The Consumer Financial Protection Bureau (CFPB) in the US has suffered a “major incident” after a former employee transferred personal and confidential data on about 256,000 people to their personal email account.
The CFPB says the employee had authorised access to the data, which contained personally identifiable information, including names and transaction-specific account numbers of customers from seven unnamed financial institutions. The former staffer forwarded two spreadsheets containing the bulk of the material to their personal email account in 65 emails.
It says the account numbers in the spreadsheets are used internally and cannot be used to access a consumer’s account. However, the CFPB is struggling to ensure that the ex-employee has deleted the data.
The CFPB has confirmed that it has found no evidence that indicates that the staffer further disseminated the confidential data after it was sent to their personal email account.
However, Republican politicians, including Rep.

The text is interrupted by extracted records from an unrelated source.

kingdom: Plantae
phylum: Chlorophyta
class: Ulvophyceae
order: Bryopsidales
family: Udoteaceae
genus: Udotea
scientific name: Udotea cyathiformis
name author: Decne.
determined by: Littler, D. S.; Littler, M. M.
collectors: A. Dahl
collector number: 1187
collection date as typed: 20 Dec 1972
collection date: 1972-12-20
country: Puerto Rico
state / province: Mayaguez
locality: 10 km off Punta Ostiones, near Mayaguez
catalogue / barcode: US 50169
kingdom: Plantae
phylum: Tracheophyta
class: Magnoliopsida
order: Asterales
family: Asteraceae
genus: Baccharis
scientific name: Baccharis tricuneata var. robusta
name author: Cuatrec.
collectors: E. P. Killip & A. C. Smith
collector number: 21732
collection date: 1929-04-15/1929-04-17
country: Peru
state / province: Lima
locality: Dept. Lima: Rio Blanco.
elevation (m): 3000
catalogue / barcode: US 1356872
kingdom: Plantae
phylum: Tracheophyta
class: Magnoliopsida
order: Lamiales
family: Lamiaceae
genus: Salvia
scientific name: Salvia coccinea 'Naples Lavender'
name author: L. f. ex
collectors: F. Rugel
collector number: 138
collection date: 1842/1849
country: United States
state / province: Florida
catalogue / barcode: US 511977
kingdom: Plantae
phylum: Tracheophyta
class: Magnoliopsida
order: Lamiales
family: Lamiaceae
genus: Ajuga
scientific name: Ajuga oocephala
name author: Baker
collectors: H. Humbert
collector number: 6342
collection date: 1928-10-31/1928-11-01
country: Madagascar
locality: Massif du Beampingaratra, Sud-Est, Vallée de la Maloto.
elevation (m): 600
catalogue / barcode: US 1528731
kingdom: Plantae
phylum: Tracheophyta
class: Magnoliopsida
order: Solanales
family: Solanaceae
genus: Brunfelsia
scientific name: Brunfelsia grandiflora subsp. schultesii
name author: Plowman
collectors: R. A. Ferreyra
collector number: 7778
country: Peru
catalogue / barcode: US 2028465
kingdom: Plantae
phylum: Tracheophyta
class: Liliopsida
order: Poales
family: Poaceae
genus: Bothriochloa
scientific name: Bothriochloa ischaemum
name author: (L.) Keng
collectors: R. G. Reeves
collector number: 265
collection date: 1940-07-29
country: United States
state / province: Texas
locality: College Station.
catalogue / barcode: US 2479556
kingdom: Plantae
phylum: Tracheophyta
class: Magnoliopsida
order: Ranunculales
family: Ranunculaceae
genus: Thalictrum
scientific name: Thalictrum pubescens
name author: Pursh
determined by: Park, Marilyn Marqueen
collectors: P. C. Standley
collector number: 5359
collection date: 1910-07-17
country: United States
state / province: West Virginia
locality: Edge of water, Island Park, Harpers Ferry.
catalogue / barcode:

Patrick McHenry, chairman of the House Financial Services Committee, have raised concerns about how the bureau safeguards consumers’ personally identifiable information, and Rep. Bill Huizenga, chairman of the Oversight and Investigations Subcommittee for the House Committee on Financial Services, has requested a briefing from CFPB Director Rohit Chopra by April 25.
The CFPB is not the first organisation to experience a data breach caused by an employee. Insider threats are a growing concern, with companies looking at more effective ways to protect against them, including identifying anomalous behaviour and implementing access controls, such as limiting permissions to only those needed by an employee to do their job.
In some cases, organisations are also introducing behavioural monitoring software to detect patterns that could indicate a data breach.